Many employees have welcomed the adoption of remote work on a large scale in the pandemic aftermath. Overall, companies have seen it as a boon, enabling productivity and continued operations when many businesses have had to scale down or close their doors altogether.
But anyone who’s been working from home since the spring of 2020 will have experienced some of the downsides of those arrangements. Zoom fatigue. Communication mix-ups. A lack of informal social interactions. The overall sense that each new day blends into the last through the uniformity of our home experiences.
For those reasons and many others, US workers want to return to their offices sooner than later. However, health-related precautions would need to be installed before those employees would consider going back to the office. Here’s how technology could enable and hasten such a return.
We can be confident that certain technology forms will contribute to a smooth return to work in a traditional office. As early as March 2020, the world’s first contactless office building made its debut in Estonia.
Using biometric verification integrated with smartphones, the Navigator Office Building doesn’t have any physical security staff. Through cloud-based video surveillance, security personnel can receive updates and intervene only when necessary. Likewise, the system allows employees to control entrances, doors, and elevators remotely.
The speed of this development was partly facilitated by plans made even before the pandemic. But the transition to such a setup can be done within 10 days. Your office might be an access control system installation away from being sufficiently contactless to satisfy even the most cautious of workers.
More automation in the office has been something people tend to associate with process streamlining. They might view it negatively, in the sense of robots taking over jobs or adding even more complexity to operations. Or it could be a positive thing, with AI simplifying workflows and taking over repetitive tasks.
But after Covid-19, automation’s benefits no longer have to be confined to process improvements. Companies have implemented beacons and motion sensors to track the movements of employees within their buildings. These systems can issue alerts on an individual basis to warn people when they might be breaching six-foot distancing rules.
Such automated reminders will be a vital feature of any return to the office while the threat of communicable disease remains. The AI takes one more cognitive burden away from employees so that they can focus on important tasks.
In the early months of the pandemic, little was known with any degree of certainty regarding its exact mode of transmission.
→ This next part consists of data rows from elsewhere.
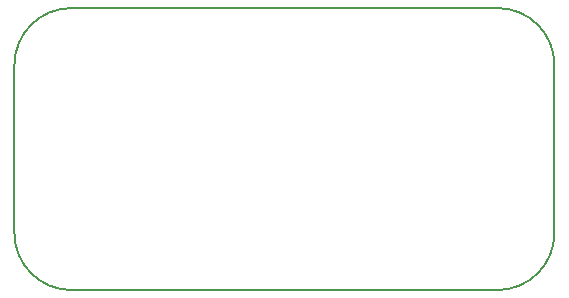
<source format=gbr>
G04 #@! TF.GenerationSoftware,KiCad,Pcbnew,(5.0.1-3-g963ef8bb5)*
G04 #@! TF.CreationDate,2019-05-10T17:58:09-07:00*
G04 #@! TF.ProjectId,NixieDriver,4E697869654472697665722E6B696361,rev?*
G04 #@! TF.SameCoordinates,Original*
G04 #@! TF.FileFunction,Profile,NP*
%FSLAX46Y46*%
G04 Gerber Fmt 4.6, Leading zero omitted, Abs format (unit mm)*
G04 Created by KiCad (PCBNEW (5.0.1-3-g963ef8bb5)) date Friday, May 10, 2019 at 05:58:09 PM*
%MOMM*%
%LPD*%
G01*
G04 APERTURE LIST*
%ADD10C,0.150000*%
G04 APERTURE END LIST*
D10*
X106426000Y-105918000D02*
X142494000Y-105918000D01*
X101600000Y-86868000D02*
X101600000Y-101092000D01*
X142494000Y-82042000D02*
X106426000Y-82042000D01*
X147320000Y-101092000D02*
X147320000Y-86868000D01*
X106426000Y-105918000D02*
G75*
G02X101600000Y-101092000I0J4826000D01*
G01*
X147320000Y-101092000D02*
G75*
G02X142494000Y-105918000I-4826000J0D01*
G01*
X142494000Y-82042000D02*
G75*
G02X147320000Y-86868000I0J-4826000D01*
G01*
X101600000Y-86868000D02*
G75*
G02X106426000Y-82042000I4826000J0D01*
G01*
M02*

</source>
But as we grew more aware of how it could be spread via airborne means, a spotlight was cast on indoor environments and ventilation.
Amid the pandemic, people prefer outdoor spaces for safety. If you want employees to stay indoors, you need better ventilation. Throwing windows open can work in some locations, where temperature and humidity are good, and air pollution is low. But such a solution is unlikely to be feasible year-round in most areas.
Today, many offices use HVAC systems that circulate air at high speed and exchange air with the outside environment at a low rate. Better offices in the future will want to implement high-quality ventilation and climate control systems. These would facilitate the uptake of outside air to reduce indoor recirculation, have settings that automatically adjust to the number of occupants, and use high-efficiency air purification methods.
While most workers want to return to the office, it’s worth noting that only a minority, albeit a large one at 44%, wanted zero days working from home. More than half of the respondents surveyed would still like to spend some time working remotely, with the balance suiting their preferences.
The demographics skew unevenly in this regard. Most Millennials and Gen Zers favor a full return to the office to experience social interactions and build their networks. Older employees with more established careers won’t mind staying at home.
Accommodating such a hybrid workforce will be difficult for employers. The technological innovation that’s in the works to solve this problem is an augmented reality workstation. For one, Facebook aims to use VR screens, floating in the air, to enable office workers to swipe between the real and virtual worlds effectively.
Along with this development, Facebook is developing enhanced virtual avatars to offset the current limitations of online communications technology. By adopting an AR workstation soon, your office could lead the way in making a hybrid workforce collaborate effectively.
With the other solutions technology offers, you can make people feel safer about returning to the traditional office environment.